*SELECTED PASSAGE*:

NGLY1 Deficiency, a Congenital Disorder of Deglycosylation: From Disease Gene Function to Pathophysiology

Abstract

N-Glycanase 1 (NGLY1) is a cytosolic enzyme involved in removing N-linked glycans of misfolded N-glycoproteins and is considered to be a component of endoplasmic reticulum-associated degradation (ERAD). The 2012 identification of recessive NGLY1 mutations in a rare multisystem disorder has led to intense research efforts on the roles of NGLY1 in animal development and physiology, as well as the pathophysiology of NGLY1 deficiency. Here, we present a review of the NGLY1-deficient patient phenotypes, along with insights into the function of this gene from studies in rodent and invertebrate animal models, as well as cell culture and biochemical experiments. We will discuss critical processes affected by the loss of NGLY1, including proteasome bounce-back response, mitochondrial function and homeostasis, and bone morphogenetic protein (BMP) signaling. We will also cover the biologically relevant targets of NGLY1 and the genetic modifiers of NGLY1 deficiency phenotypes in animal models. Together, these discoveries and disease models have provided a number of avenues for preclinical testing of potential therapeutic approaches for this disease.

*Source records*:

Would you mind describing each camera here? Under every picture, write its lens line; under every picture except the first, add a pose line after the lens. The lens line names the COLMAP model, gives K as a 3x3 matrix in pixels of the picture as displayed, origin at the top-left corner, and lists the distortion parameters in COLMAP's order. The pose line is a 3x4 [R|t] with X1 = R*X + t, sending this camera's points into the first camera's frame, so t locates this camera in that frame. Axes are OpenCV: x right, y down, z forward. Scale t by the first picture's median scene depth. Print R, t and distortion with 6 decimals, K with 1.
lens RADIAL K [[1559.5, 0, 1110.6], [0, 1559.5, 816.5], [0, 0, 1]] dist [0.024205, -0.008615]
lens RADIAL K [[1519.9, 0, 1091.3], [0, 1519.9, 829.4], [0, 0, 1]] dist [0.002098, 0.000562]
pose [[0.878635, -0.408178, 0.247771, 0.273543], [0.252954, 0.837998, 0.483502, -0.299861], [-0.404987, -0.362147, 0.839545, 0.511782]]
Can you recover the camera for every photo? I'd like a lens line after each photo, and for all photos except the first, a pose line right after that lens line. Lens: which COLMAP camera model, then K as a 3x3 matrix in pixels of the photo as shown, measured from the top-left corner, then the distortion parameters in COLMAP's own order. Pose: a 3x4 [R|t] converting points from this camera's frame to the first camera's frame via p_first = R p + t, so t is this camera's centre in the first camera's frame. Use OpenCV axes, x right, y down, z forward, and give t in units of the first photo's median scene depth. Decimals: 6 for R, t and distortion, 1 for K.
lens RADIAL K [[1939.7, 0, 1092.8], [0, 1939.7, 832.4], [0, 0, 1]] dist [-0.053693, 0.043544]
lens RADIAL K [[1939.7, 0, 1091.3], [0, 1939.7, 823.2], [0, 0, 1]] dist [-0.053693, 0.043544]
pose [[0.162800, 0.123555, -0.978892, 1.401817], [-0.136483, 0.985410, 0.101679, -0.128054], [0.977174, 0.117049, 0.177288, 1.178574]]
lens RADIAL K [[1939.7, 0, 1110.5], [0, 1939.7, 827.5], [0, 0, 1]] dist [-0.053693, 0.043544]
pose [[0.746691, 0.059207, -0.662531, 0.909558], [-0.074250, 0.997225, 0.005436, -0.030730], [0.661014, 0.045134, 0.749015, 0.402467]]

*YOUR OBJECTIVE*:
Answer these questions using the abstract on NGLY1 deficiency:
(a) What kind of enzyme is NGLY1 described as, according to its cellular location?
(b) In what year were recessive NGLY1 mutations identified in a rare multisystem disorder?
(c) Which signaling pathway is named among the critical processes affected by the loss of NGLY1?
These rows bear no relation to the abstract.

*SOLVED PROBLEM*:
(a) A cytosolic enzyme.
(b) 2012.
(c) Bone morphogenetic protein (BMP) signaling.